Prada blue jeans: I am flying across the country from Miami to California, and a man comes down the aisle wearing Prada blue jeans. They’re blue, faded, a bit worn; they look comfortable but not stylish. They are average, run-of-the-mill blue jeans. So the question becomes, why Prada? Are they better? Blue jeanier? Is it a status symbol? If so, what is the status that it symbolizes? Right now I am more inclined to think it portrays foolishness more than anything. You have to be wondering why I am writing about blue jeans. In fact, I am wondering myself, but I can’t tell you that. I think the reason that it comes to mind has to do with how we use our resources. Do not panic, this isn’t some random environmental rant, but rather, a common-sense tip for a life in music.
Playing the trumpet is not likely going to make you rich – newsflash – but if you work hard and sacrifice yourself, you will find a reward, and you will be able to support yourself. I make no promises about others, but you can support yourself. Did I mention that you have to sacrifice yourself? Bury yourself is more like it. What about the Prada Jeans?
What do you need in life? I had a student tell me once that he wanted to perform, but that he really needed to make at least $300,000 per year. Swallow. Okay, then perhaps, just perhaps, playing classical trumpet is not his calling. There are limits. We can only expect so much. What do you need in life? Look around you. How did you spend your holiday season this year? How was it all paid for? If you are trying to make a living playing music, then you are laughing right now. You know damn well that the futon in your room was paid for by the 4 weddings you did on a single Saturday last June. Before the futon there was the beanbag chair; stained. If you are living at your parents’ house and want to play the trumpet for a living, take another look around. Can you provide what you want by playing the trumpet? How do you like beanbag chairs? Do you know that you can flatten them into giant round disks, push them together, and make a bed? Well, you can. What about the Prada jeans?

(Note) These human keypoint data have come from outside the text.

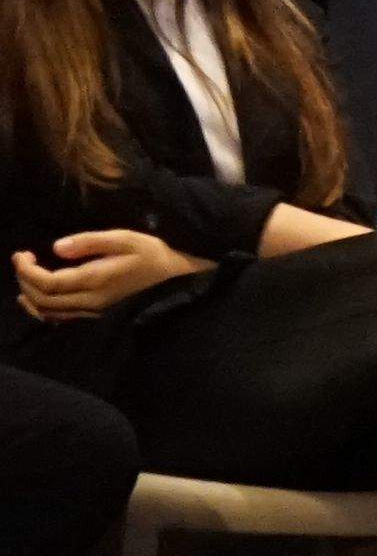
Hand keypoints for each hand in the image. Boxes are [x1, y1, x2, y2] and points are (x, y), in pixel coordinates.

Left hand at [16, 230, 210, 321]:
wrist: (176, 275)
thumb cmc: (152, 252)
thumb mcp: (124, 238)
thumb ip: (89, 242)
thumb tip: (56, 247)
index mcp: (95, 280)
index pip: (48, 283)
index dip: (27, 270)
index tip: (21, 253)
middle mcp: (90, 301)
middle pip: (43, 299)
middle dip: (24, 280)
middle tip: (22, 259)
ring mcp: (92, 310)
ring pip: (48, 311)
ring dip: (29, 294)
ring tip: (24, 275)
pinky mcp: (95, 313)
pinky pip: (59, 316)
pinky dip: (40, 308)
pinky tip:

I grew up in Texas and have lived in Sacramento, San Francisco, Chicago, and now Miami. I have never chosen where I live. I have gone where the attractive jobs have been, and I have been fortunate to have them. You don’t pick them; they pick you. Have you ever driven a U-Haul truck? It wouldn’t hurt to get some practice. I have logged over 7,000 miles in one. Music is not glorious. As you probably know, I won the queen mother of all trumpet auditions. I was the vaunted successor to the legendary Bud Herseth. If you read some of the trumpet chat sites after I won that job, you would have thought that the mayor of Chicago himself would be sending a limo to pick me up and take me to the concert hall, where the audience would be waiting with bated breath to hear my dulcet tones. After I left, you could have read the same sites and swear that every one in Chicago spat whenever they heard my name. The truth is, basically nobody cared what I did. Trumpet players care, and that’s about it. I would finish a concert, walk out to the train platform and stand waiting for the train like everyone else: wind biting holes in my clothes, tears frozen to my cheeks. My other transportation option was to drop $400 per month to park the car and wait in the carbon-monoxide-stuffed parking garage for half an hour after the concert, trying to get out. Welcome to the most prestigious trumpet job in the world. Don’t get me wrong; it is a great job, and I have many fond memories of playing in that orchestra. I have other memories too, but it is best not to go there. What about the Prada jeans?
Playing the trumpet for a living can be an incredibly fulfilling, interesting, adventurous way to spend a life. It can also be humiliating, frustrating, frightening, and painful. It is not glorious. If you are playing so that you will become famous, stop practicing and go do something that more people care about. The general population doesn’t care about trumpet players. You should play the trumpet for a living if you simply can’t envision doing anything else; if the feeling of playing just can’t be described well enough; if you enjoy the trumpet and music for their own sake, not for any perceived reward. If, on the other hand, this is something that you enjoy only because people praise you for it, then you might want to look at other options. You will get more praise doing almost anything else. What about the Prada jeans?
Prada jeans are not for trumpet players. That is, unless they belonged to someone you know, or you bought them at a second hand store, or you stole them. But that’s okay. They’re too expensive, they’re baggy in the butt, and they look worse than my 5 year old, $30 Levi’s; a lot worse actually. You don’t need them. Your money can be spent on other things that can help you make a go of this utterly fascinating profession. Did I mention that you can put two beanbag chairs flat on the ground, like a pancake, and make a bed? Well you can. And you can probably get both beanbag chairs for less than those Prada jeans. As a friend of mine used to say, it’s hardly a brainer at all.